Au cours de sa vie, une femme sur cinq est confrontée à des violences conjugales. Le médecin est dans la majorité des cas l'interlocuteur numéro 1. Or « ils sont encore peu formés pour repérer ces violences et désarmés pour prendre en charge les femmes », observe la Pr Dominique Le Guludec, présidente de la Haute Autorité de santé (HAS).
Pour y remédier, la HAS a publié en octobre des recommandations, qui, à la lumière de la littérature scientifique internationale, préconisent d'introduire de façon systématique la question des violences dans l'interrogatoire, suggérant aux soignants des exemples de phrases adaptées au contexte.
Les recommandations, sous forme de fiches synthétiques, invitent les médecins à identifier en amont un réseau de professionnels et d'associations vers qui orienter la victime. Elles rappellent les numéros d'urgence : 3919, pour Violences femmes info, et le 15 en cas de situation grave, et le 115 pour demander un hébergement d'urgence.
Les signes de gravité sont à rechercher dans les actes (fréquence, intensité, contexte de grossesse ou de séparation, risque de suicide, hématomes, fractures, etc.), dans la dangerosité de l'agresseur (menaces de mort, tentatives de passages à l'acte, armes au domicile), le retentissement sur le foyer, ou encore, la vulnérabilité de la victime (handicap, maladie mentale, épisode dépressif, grossesse, isolement social).

▶ [EXTRAITS DE DONNÉES]:
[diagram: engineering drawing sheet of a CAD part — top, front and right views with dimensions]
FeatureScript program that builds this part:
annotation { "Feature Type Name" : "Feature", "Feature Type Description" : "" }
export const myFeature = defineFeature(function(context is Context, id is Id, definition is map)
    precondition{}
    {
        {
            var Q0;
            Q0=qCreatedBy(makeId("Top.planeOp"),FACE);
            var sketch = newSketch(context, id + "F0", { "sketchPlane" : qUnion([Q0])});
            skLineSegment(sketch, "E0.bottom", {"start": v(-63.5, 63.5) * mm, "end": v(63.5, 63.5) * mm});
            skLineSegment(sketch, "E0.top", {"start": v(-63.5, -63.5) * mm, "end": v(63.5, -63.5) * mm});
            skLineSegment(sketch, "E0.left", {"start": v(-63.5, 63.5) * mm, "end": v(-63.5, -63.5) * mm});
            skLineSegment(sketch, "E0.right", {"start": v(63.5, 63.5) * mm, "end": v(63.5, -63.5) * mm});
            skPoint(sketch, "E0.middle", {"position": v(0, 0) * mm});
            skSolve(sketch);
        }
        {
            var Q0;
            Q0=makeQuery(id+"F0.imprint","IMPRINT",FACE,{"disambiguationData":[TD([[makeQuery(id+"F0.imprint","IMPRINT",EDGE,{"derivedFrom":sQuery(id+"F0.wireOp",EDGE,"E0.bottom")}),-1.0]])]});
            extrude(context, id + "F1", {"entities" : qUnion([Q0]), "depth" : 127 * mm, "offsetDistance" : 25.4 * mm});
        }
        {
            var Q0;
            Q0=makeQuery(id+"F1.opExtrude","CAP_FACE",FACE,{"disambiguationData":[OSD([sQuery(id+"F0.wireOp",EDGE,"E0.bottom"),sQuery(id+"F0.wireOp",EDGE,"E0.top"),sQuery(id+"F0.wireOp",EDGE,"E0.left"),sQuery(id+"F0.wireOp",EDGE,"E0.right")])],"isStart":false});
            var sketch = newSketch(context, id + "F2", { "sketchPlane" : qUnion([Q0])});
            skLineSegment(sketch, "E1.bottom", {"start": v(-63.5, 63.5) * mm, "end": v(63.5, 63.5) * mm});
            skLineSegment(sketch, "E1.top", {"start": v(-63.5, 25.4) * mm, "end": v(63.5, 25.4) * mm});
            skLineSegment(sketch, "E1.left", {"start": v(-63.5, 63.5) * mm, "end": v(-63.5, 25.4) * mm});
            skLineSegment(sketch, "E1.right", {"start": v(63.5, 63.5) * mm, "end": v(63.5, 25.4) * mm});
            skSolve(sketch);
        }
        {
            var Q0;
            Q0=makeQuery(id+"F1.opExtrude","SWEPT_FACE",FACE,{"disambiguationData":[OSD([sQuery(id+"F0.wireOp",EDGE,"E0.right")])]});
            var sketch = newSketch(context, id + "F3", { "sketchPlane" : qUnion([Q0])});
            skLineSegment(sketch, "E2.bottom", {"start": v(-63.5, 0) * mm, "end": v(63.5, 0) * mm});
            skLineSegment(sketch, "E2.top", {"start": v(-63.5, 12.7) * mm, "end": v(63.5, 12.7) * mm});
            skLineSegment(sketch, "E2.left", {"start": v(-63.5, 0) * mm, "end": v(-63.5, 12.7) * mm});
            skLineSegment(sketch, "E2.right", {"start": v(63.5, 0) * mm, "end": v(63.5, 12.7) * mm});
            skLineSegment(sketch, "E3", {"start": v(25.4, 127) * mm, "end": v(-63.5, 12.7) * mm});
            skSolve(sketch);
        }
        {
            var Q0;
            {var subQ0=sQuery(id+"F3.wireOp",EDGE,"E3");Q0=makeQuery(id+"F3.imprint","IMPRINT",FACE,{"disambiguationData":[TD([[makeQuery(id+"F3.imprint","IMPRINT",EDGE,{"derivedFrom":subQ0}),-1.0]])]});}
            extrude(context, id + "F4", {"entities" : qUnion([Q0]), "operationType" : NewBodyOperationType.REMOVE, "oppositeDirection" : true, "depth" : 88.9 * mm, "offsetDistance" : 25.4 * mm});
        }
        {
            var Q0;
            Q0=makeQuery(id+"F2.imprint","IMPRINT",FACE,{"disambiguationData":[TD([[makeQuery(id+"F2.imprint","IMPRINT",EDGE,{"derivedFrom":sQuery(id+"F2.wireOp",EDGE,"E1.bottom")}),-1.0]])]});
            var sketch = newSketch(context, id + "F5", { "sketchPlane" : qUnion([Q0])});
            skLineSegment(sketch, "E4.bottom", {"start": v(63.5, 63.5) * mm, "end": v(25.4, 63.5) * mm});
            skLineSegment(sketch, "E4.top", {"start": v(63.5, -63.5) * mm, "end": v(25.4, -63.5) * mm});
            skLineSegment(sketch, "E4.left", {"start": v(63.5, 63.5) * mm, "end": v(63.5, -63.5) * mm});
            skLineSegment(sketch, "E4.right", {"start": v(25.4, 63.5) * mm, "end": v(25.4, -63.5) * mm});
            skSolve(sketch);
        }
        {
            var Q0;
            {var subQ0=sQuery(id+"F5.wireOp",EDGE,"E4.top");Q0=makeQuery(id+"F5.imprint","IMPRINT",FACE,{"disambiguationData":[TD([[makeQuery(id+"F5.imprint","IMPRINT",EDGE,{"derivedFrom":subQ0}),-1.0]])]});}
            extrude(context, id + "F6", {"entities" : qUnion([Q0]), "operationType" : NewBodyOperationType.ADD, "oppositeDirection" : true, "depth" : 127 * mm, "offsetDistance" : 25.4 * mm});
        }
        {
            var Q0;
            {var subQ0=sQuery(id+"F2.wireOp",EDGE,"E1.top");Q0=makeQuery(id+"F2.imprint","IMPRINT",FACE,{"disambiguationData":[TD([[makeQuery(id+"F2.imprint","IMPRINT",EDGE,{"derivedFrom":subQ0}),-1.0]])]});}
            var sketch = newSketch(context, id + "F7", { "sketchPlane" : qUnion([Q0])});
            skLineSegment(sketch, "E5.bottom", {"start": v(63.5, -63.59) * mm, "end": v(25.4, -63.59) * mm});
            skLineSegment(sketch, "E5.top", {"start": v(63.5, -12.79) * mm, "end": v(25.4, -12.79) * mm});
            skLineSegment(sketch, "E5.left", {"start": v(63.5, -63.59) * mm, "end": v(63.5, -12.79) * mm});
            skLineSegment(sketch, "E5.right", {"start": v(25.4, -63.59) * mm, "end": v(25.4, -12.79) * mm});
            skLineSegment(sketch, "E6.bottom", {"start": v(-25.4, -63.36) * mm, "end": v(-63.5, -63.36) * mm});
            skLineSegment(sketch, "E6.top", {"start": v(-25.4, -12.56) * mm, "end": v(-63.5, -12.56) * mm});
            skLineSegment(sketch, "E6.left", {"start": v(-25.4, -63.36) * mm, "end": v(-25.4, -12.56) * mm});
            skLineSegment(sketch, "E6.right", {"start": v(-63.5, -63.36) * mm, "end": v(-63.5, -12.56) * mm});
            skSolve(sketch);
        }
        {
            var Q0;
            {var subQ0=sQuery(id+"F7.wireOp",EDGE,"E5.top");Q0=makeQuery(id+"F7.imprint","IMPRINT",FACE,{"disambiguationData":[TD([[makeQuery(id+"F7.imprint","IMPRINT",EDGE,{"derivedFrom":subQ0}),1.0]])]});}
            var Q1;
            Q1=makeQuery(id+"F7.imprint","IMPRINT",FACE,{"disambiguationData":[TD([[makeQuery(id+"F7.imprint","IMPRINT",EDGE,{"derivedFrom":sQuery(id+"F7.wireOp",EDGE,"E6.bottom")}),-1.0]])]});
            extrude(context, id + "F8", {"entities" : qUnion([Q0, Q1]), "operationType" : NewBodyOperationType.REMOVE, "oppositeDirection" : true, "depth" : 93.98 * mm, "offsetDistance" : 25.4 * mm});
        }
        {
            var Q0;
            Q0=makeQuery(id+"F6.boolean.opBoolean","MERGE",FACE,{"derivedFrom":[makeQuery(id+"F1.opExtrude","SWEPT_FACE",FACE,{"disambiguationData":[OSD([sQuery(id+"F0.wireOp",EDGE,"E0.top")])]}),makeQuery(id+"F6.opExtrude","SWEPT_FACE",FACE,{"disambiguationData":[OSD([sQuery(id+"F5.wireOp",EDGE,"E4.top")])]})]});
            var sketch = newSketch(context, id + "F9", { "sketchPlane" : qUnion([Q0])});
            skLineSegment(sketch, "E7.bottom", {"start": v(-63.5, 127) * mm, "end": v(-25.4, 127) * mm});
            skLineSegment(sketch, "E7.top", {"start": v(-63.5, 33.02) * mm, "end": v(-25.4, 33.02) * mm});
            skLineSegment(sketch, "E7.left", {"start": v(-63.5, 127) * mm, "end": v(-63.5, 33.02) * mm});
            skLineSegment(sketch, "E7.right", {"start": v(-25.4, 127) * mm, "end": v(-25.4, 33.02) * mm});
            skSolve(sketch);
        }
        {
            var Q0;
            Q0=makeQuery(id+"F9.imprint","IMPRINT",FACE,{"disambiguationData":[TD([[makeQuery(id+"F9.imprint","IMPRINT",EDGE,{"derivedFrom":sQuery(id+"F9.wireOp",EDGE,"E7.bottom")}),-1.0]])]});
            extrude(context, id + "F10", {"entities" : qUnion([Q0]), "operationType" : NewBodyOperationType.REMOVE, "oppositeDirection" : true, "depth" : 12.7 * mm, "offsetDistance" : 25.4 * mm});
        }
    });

▶ [CONSIGNES]:
1 – Répondez aux questions suivantes sur le texte consacré aux violences conjugales :
(a) Quelle proportion de femmes est confrontée à des violences conjugales au cours de sa vie ?
(b) En quel mois la HAS a-t-elle publié ses recommandations ?
(c) Quel numéro permet de demander un hébergement d'urgence ?
2 – Poursuivez, s'il vous plaît, le texte sur les violences conjugales après sa dernière phrase.
Les items proviennent d'une autre source que le texte.

▶ [RÉPONSES ATTENDUES]:
1 –
(a) Une femme sur cinq.
(b) En octobre.
(c) Le 115.

2 –
La HAS précise les principes d'un accompagnement au-delà de tout jugement et de toute culpabilité. Pour ce faire, le médecin doit expliquer à la victime le cycle de la violence dans lequel elle est prise, et l'informer de ses droits : notamment, le droit de quitter le domicile conjugal avec les enfants, en le signalant à la police ou à la gendarmerie, et de demander une ordonnance de protection. Il doit lui conseiller de porter plainte… Tout en sachant que nombreuses sont celles qui retirent ensuite leur plainte.
Débat autour du secret médical
Le groupe de travail de la HAS souligne que l'assentiment de la femme est nécessaire pour que le médecin puisse faire un signalement la concernant auprès du procureur de la République - ce qui n'est pas le cas si la victime est une personne vulnérable ou un mineur.
Mais le Premier ministre Édouard Philippe a créé la polémique lors de la clôture du Grenelle des violences conjugales (du 3 septembre au 25 novembre) en indiquant réfléchir à une évolution du secret médical, avec le Conseil national de l'Ordre des médecins. Il s'agirait d'« offrir la possibilité pour les médecins de déroger au secret médical, dans des cas stricts d'urgence absolue » en passant outre l'avis de la victime, a-t-il précisé. De nombreux soignants se sont insurgés contre « une fausse bonne idée », en défendant l'une des clés de la relation de confiance entre le médecin et son patient. Néanmoins, d'aucuns ont souligné la pertinence d'une remise à plat du corpus législatif sur le secret médical, y compris pour les mineurs.
Des mesures pour protéger les femmes et les enfants
Par ailleurs, le Grenelle a donné lieu à de nouvelles mesures pour protéger les victimes : inscription de la notion d'emprise dans les Codes pénal et civil, généralisation du bracelet anti-rapprochement, développement du dépôt de plainte à l'hôpital et augmentation des postes de travailleurs sociaux dans les commissariats et justice, aménagement voire suppression de l'autorité parentale. Le gouvernement encourage aussi une meilleure prise en charge des auteurs de violence pour lutter contre la récidive.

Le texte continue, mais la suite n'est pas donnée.